** Available data follows **
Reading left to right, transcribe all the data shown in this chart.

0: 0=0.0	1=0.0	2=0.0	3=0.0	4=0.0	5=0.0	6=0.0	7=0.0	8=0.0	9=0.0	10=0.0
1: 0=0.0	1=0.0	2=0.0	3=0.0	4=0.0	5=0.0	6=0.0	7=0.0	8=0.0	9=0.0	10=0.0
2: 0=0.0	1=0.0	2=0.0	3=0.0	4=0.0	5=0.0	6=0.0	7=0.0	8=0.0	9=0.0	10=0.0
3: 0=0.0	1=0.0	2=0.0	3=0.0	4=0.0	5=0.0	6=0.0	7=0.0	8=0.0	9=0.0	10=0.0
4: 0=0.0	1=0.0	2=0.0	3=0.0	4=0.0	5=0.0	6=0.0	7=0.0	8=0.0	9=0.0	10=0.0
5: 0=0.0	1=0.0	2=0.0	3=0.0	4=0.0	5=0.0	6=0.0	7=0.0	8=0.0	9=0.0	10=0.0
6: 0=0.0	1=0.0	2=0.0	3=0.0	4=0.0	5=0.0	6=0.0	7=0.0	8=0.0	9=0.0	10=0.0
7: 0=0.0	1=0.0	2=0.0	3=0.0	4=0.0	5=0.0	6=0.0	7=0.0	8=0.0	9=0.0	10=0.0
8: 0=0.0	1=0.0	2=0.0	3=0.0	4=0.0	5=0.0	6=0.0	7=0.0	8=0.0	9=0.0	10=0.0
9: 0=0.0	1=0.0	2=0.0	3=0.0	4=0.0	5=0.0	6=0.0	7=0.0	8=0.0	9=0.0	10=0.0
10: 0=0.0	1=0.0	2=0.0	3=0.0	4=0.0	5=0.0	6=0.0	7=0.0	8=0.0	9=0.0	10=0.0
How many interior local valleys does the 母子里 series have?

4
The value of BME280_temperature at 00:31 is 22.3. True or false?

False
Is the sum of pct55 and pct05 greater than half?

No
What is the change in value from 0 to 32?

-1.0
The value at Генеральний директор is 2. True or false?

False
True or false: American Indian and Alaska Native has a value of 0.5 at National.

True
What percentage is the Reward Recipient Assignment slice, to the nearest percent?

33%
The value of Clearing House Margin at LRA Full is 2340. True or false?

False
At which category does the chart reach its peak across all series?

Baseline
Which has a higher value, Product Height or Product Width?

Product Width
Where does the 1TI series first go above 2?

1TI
** End of Available data **
• Exercise instructions
Find each line in the data that contains the word "What". Copy every such line.

• Response
What is the change in value from 0 to 32?
What percentage is the Reward Recipient Assignment slice, to the nearest percent?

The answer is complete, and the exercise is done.